Unfortunately the niche game isn't much easier, just as rife with competition and demands on limited resources. So it's good news for smaller publishers that Quartz, the Atlantic Media brand primarily dedicated to covering the global economy, seems to be on the cusp of making it work, at least according to a person familiar with the business.
Quartz is on pace to bring in more than $30 million in revenue this year, having already booked $25 million, the person said. It is selling high-polish display ads for a CPM, or cost per thousand impressions, above $60 range, as well as content marketing services and sponsorships of editorial products, according to the person, who was not authorized to discuss the brand's finances.
Last year Quartz's revenue was $18.6 million, up from $10 million in 2014 and $3.8 million in 2013, its first full year in existence, the person said.
Asked whether Quartz was turning a profit, however, the person declined to comment.
Quartz has never run the standardized display ads encouraged by the Interactive Advertising Bureau as a way of simplifying online ad buys. Unlike many other publishers, it does not make money by embedding article-recommendation widgets powered by services like Taboola and Outbrain. More than 50% of Quartz's ad deals have a content marketing component, according to the person.
The brand regularly releases new editorial and technological products, usually sponsored by a well-known advertiser.

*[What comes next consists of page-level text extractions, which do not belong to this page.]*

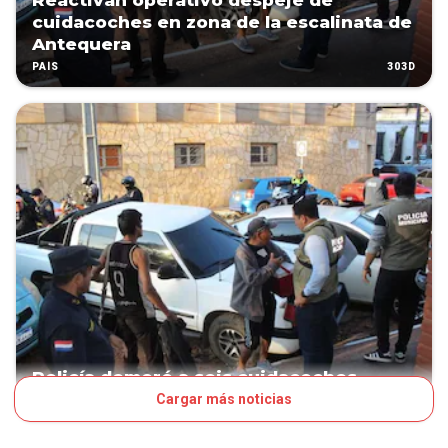
Reactivan operativo despeje de
cuidacoches en zona de la escalinata de
Antequera
303D
PAÍS
Policía demoró a seis cuidacoches
Cargar más noticias
330D
PAÍS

This week, for example, the company introduced The Quartz Index, "a collection of metrics that show how the global economy is fundamentally changing." Quartz Index is sponsored by IShares by BlackRock; GE served as launch sponsor for chart platform Atlas, while Mini did the same for Quartz's iPhone app.
In December, the Financial Times reported that Quartz "held talks with a number of potential buyers" about either buying or investing in the publication. Quartz did not deny the report at the time.
But there are no sale talks going on now, the person familiar with Quartz said.
Quartz has a large staff -- about 175 people, globally, a Quartz representative confirmed to Ad Age. With such a sizable team, media observers might wonder why Quartz's website brought in only 9.17 million U.S. multiplatform unique visitors in May, according to ComScore. Digital-native, business-focused competitors like Business Insider (44.04 million) and CNBC.com (26.37 million) fared far better for the month.
For comparison's sake, Business Insider brought in about $43 million in revenue in 2015, according to parent company Axel Springer's annual report.
But, while traffic is often used as a shorthand for success, Quartz has made a bet that the quality of its audience is more important than the sheer size of it. And, if it decides to reverse course, the company can point to the fact that May's traffic number represented a 96% year-over-year increase.